# SELECTED PASSAGE
Deep Learning: Introduction

Sanjiv R. Das

Professor of Finance and Data Science

Santa Clara University

REFERENCE BOOK: http://srdas.github.io/DLBook2

“You are my creator, but I am your master; Obey!”

― Mary Shelley, Frankenstein

Interesting short book: https://medium.com/machine-learning-for-humans/why-machine-learning-matters-6164faf1df12

The Universal Approximation Theorem: https://medium.com/analytics-vidhya/you-dont-understand-neural-networks-until-you-understand-the-universal-approximation-theorem-85b3e7677126

Net input

$$ a_j^{(r)} = \sum_{i=1}^{n^{(r-1)}} W_{ij} Z_i^{(r-1)} + b_j^{(r)} $$

Examples of Different Types of Neurons

Sigmoid

$$ Z_j^{(r)} = \frac{1}{1+\exp(-a_j^{(r)})} \in (0,1) $$

ReLU (restricted linear unit)

Bounding box coordinate data:
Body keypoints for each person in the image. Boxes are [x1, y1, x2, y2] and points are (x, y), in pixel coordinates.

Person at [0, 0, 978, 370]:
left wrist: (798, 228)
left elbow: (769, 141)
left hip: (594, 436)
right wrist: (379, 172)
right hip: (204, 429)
---
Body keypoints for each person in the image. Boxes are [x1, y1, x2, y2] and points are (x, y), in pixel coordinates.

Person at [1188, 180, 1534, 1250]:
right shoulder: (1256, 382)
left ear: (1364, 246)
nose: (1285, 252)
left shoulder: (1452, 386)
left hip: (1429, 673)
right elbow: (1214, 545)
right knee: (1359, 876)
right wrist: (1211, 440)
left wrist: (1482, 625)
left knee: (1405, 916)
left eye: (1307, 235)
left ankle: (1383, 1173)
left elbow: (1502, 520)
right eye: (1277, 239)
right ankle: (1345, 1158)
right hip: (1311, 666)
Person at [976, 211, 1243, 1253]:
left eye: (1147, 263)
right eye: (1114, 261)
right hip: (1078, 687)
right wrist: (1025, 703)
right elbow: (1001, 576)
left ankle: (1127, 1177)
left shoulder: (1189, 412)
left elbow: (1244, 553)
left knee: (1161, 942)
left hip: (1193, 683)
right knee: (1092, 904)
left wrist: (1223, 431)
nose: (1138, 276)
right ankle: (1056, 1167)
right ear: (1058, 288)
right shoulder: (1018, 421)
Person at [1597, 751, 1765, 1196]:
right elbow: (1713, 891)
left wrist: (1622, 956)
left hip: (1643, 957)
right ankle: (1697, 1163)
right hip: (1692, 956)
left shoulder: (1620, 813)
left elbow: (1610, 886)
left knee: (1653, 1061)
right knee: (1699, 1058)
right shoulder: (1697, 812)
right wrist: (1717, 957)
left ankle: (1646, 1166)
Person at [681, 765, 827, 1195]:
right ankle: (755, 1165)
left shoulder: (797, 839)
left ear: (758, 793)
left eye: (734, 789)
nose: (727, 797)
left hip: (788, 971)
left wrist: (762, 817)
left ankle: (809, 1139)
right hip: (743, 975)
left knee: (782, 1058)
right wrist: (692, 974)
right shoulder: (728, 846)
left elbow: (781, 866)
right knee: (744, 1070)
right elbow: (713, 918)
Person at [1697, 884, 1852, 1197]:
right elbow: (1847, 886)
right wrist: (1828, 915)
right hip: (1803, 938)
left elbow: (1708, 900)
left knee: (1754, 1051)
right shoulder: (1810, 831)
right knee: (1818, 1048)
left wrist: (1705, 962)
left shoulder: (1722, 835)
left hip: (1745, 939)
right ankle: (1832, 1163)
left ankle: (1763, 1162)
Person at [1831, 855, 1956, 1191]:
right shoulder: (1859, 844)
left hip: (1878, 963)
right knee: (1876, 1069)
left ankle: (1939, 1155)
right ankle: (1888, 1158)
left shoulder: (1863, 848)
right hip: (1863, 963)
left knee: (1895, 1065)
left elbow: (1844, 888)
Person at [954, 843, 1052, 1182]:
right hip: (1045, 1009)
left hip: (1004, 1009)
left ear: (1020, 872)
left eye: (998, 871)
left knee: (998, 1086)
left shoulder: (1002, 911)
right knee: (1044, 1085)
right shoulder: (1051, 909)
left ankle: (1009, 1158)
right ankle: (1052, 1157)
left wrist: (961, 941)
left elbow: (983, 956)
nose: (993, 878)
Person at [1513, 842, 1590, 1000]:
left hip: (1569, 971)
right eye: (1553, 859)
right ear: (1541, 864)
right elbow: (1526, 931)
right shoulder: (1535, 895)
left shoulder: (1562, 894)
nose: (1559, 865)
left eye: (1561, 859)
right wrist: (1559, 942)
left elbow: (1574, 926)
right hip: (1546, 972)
--
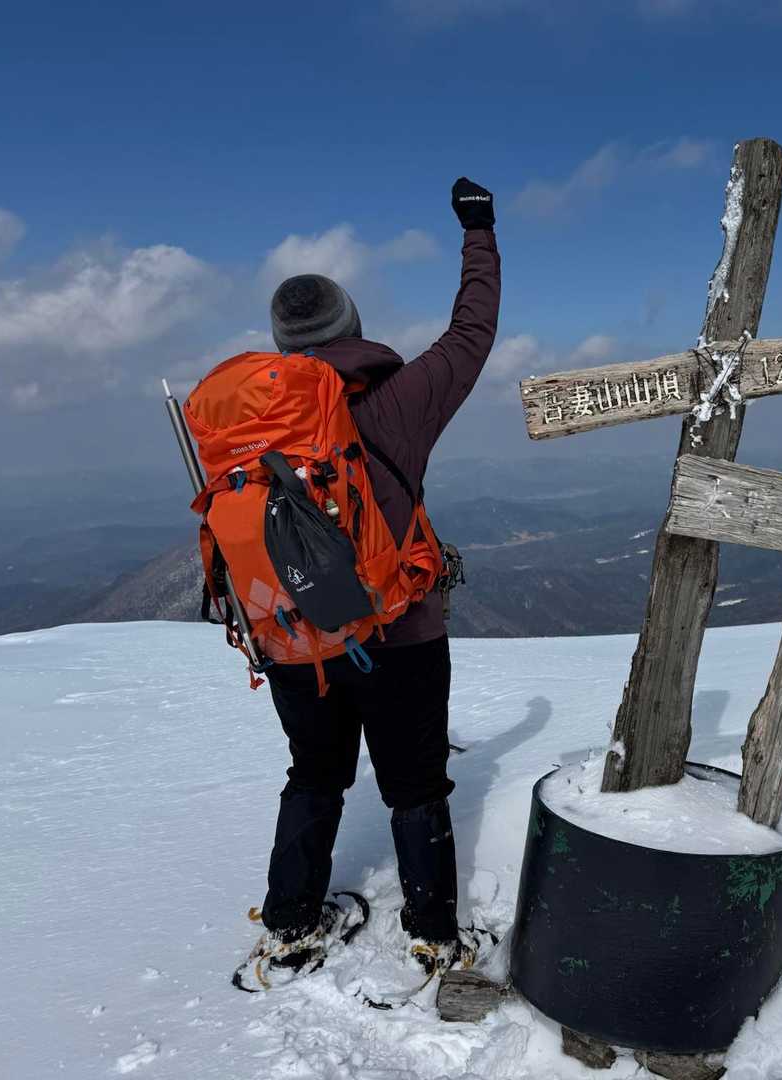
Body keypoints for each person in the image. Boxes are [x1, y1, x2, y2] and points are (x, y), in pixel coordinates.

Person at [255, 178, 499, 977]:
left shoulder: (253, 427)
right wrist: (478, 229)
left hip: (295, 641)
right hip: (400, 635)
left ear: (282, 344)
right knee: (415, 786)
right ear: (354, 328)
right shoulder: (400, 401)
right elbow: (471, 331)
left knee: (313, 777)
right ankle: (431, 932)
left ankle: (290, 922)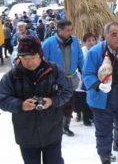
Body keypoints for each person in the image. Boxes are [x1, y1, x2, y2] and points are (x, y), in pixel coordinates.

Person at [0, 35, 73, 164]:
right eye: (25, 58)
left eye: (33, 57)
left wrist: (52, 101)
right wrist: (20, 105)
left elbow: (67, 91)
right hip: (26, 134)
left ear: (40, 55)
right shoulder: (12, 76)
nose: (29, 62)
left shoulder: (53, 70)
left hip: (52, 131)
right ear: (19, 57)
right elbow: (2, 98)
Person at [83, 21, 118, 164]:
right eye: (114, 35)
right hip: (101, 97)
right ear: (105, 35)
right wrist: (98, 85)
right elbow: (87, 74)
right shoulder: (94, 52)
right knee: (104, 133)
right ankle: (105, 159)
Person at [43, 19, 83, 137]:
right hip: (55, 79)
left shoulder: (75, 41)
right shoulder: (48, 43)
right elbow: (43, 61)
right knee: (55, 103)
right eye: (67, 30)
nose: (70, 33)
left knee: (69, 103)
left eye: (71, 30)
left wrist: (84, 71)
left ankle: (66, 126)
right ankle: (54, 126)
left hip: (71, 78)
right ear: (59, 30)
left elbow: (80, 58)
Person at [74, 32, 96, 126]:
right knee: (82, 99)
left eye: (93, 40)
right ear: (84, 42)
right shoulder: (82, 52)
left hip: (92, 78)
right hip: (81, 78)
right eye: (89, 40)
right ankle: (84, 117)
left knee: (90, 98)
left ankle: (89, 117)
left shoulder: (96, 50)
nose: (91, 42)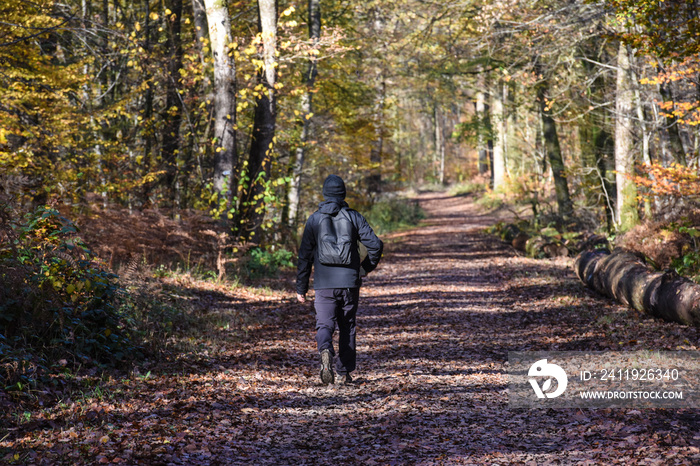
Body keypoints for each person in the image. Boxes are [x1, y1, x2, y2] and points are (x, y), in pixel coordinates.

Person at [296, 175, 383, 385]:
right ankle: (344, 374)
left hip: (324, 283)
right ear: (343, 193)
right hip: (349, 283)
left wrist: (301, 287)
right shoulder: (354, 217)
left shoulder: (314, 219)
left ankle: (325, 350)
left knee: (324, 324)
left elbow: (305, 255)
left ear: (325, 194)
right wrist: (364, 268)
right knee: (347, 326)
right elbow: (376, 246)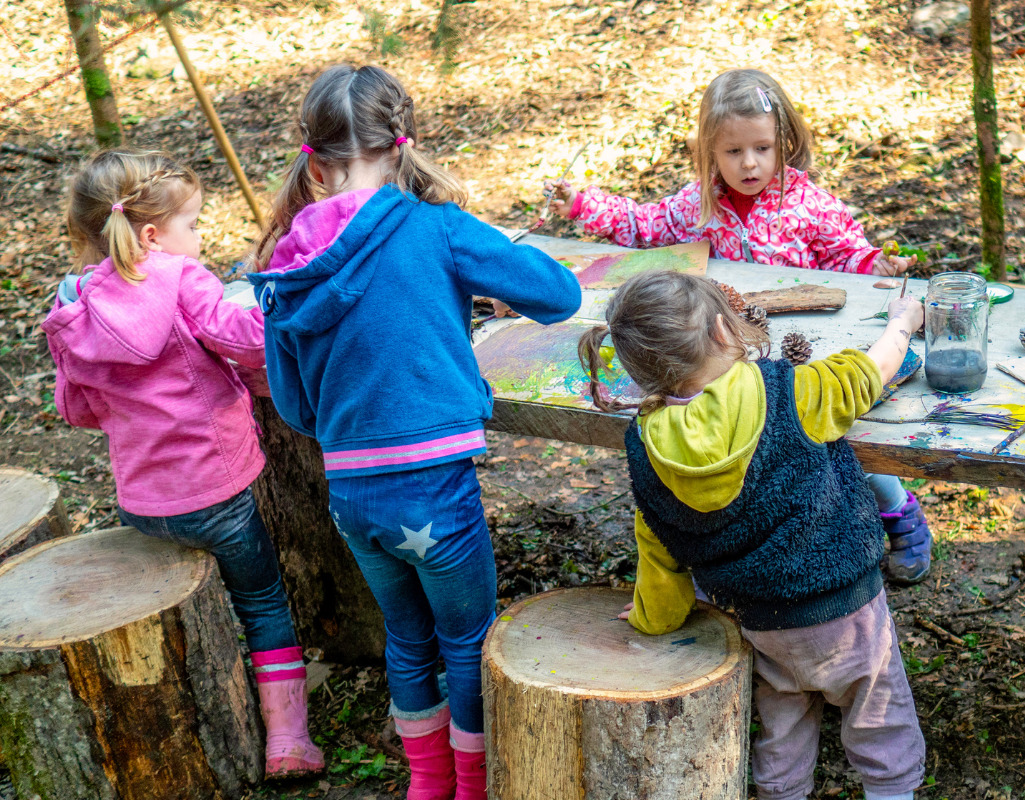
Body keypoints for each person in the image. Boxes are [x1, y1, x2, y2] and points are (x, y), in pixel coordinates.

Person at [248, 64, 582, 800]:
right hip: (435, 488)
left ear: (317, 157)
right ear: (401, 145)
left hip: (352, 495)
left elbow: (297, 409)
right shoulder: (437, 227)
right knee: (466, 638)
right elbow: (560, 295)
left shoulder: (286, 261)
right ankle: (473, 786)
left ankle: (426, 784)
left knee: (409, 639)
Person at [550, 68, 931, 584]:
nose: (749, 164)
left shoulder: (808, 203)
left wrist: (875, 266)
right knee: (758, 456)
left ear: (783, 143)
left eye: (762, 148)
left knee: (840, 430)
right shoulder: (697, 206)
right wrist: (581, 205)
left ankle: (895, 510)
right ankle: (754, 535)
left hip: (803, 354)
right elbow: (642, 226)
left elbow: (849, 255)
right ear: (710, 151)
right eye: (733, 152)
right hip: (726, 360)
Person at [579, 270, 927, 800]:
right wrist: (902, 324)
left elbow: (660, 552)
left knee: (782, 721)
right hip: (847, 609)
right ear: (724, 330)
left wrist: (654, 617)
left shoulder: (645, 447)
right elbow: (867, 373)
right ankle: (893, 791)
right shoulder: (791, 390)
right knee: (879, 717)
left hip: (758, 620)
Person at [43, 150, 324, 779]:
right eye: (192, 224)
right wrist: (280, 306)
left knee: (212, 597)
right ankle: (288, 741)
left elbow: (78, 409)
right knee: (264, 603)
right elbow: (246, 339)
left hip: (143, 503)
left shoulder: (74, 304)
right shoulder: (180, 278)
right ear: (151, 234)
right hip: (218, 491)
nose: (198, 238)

# TASKS
1. In the deep learning introduction notes, which novel is the quotation "You are my creator, but I am your master; Obey!" taken from?
2. Copy out the deep learning introduction notes word for word, between "The Universal Approximation" and "(restricted linear unit)", inclusive.

# RESPONSES FOR EACH TASK
1. Mary Shelley's Frankenstein.

2.
The Universal Approximation Theorem: https://medium.com/analytics-vidhya/you-dont-understand-neural-networks-until-you-understand-the-universal-approximation-theorem-85b3e7677126

Net input

$$ a_j^{(r)} = \sum_{i=1}^{n^{(r-1)}} W_{ij} Z_i^{(r-1)} + b_j^{(r)} $$

Examples of Different Types of Neurons

Sigmoid

$$ Z_j^{(r)} = \frac{1}{1+\exp(-a_j^{(r)})} \in (0,1) $$

ReLU (restricted linear unit)